**Task item**
Continue the press release about Sceye's stratospheric HAPS flight, picking up after its final sentence.

Sceye HAPS Ascend to Stratosphere Using Renewable Energy Sources
Company Demonstrates Ability to Stay Over Area of Operation
Announces Additional 2022 Test Flights
ROSWELL, N.M.–(BUSINESS WIRE)–Sceye, a manufacturer of High-Altitude Platform Stations (HAPS), announced that it reached the stratosphere on June 14, 2022 with the aim of demonstrating the ability to stay over an area of operation for months at a time using renewable energy sources. The milestone test launch, which is using patented solar and battery power, puts Sceye on track to expand internet access to remote populations, monitor greenhouse gasses down to individual emitters, and detect natural disasters as they begin. The company also announced additional test flights for Q3 and Q4 2022.
Sceye’s HAPS launched at 6:55 AM MDT from the company’s hangar at the Roswell International Airport.
“Today’s test flight holds extraordinary potential for stratospheric discovery,” said Sceye founder and CEO, Mikkel Vestergaard Frandsen. “By maintaining position in the stratosphere for extended periods of time, we can begin realizing the promises of the stratosphere for life on Earth. Universal internet access, methane monitoring, and wildfire detection are all at our fingertips.”

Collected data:
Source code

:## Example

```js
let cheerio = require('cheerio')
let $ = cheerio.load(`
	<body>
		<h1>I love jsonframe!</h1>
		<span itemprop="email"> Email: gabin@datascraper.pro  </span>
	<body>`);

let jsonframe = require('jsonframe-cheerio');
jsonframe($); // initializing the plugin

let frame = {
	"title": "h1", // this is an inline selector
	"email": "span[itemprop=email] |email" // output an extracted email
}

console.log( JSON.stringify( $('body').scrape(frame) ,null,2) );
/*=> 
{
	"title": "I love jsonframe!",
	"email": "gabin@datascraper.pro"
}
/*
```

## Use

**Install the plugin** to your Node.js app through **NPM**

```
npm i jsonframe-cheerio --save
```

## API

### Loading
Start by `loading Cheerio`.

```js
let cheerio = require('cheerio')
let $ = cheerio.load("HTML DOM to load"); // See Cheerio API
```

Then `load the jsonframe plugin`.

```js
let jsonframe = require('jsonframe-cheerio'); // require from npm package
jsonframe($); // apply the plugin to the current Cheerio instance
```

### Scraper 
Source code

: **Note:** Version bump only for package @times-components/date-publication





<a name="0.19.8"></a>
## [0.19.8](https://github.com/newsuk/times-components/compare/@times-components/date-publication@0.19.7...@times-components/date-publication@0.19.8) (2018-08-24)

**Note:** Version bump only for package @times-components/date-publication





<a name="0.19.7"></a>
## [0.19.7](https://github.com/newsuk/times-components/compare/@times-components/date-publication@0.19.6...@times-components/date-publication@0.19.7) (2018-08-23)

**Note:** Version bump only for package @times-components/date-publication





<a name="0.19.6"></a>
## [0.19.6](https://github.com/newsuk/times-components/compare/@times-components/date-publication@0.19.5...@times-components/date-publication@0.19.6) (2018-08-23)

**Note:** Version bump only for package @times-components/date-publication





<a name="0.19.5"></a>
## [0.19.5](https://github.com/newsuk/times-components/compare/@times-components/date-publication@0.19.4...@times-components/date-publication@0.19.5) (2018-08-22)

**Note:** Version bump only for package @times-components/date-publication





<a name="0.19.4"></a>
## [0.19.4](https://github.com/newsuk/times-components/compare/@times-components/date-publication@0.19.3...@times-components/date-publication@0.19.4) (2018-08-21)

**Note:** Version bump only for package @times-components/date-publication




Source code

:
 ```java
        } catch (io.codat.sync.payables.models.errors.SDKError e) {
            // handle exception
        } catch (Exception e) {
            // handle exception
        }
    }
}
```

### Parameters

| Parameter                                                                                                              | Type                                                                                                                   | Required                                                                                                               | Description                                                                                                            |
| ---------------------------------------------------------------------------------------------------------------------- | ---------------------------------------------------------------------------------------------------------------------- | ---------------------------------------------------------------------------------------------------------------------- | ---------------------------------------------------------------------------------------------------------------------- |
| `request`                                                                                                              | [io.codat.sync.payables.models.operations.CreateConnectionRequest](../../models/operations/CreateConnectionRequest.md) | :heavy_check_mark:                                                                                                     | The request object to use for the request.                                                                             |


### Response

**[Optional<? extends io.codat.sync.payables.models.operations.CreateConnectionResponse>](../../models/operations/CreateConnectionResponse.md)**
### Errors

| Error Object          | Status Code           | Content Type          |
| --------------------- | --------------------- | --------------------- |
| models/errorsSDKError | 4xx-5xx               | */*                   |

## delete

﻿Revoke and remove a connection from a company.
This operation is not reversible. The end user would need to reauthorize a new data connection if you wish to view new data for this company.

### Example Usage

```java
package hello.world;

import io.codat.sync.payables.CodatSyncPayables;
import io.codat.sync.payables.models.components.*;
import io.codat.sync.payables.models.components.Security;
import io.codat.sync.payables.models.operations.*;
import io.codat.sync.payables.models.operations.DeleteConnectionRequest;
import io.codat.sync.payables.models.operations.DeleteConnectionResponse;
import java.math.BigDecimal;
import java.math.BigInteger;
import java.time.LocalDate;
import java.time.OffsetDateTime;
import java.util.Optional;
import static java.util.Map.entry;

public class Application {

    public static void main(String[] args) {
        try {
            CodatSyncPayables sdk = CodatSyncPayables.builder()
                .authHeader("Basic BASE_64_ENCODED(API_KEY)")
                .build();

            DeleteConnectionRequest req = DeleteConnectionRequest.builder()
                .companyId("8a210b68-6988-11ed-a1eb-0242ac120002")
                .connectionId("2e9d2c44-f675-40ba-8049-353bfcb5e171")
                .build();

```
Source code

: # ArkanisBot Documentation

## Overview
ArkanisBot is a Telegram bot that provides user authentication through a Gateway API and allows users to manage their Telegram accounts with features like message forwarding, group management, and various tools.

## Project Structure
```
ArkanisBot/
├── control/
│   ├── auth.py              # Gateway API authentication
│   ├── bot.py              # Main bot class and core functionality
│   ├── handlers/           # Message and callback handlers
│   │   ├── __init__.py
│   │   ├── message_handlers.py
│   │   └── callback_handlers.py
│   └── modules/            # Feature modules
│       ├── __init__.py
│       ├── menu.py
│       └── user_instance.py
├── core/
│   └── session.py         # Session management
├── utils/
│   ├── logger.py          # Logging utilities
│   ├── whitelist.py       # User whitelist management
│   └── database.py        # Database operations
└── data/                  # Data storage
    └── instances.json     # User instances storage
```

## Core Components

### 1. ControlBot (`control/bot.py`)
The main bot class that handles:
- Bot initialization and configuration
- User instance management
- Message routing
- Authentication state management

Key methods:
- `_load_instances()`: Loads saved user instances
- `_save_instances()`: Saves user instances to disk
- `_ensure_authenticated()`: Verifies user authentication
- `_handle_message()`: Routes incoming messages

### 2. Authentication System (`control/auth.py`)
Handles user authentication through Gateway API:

**Exercise output**
The launch objectives were to:
- Test durability and performance of renewable power systems in the stratosphere
- Demonstrate the ability to stay over an area of operation
- Maintain a constant float altitude in the stratosphere
Sceye’s HAPS design, in the form of an enhanced balloon, can lift a variety of payloads for connectivity, earth observation, and scientific research. Its hull fabric can manage the extreme environment of the stratosphere, and optimizes strength, helium retention, and thermal management. High-performance batteries and solar panels close the power loop: enough power storage to last until sunrise, and efficient solar cells to collect energy during the day.
“We are thrilled to see years of research and development culminating in this milestone moment,” said David Kim, Sceye’s Chief Technology Officer. “It is the very best application of material science pushing the boundaries of near space.”
Chief of Mission Operations, Stephanie Luongo, said, “This launch is the second of six in our test program this year intended to verify payload and automated flight while ensuring safe operations. We’re excited to learn more from upcoming flight tests planned for late summer and fall.”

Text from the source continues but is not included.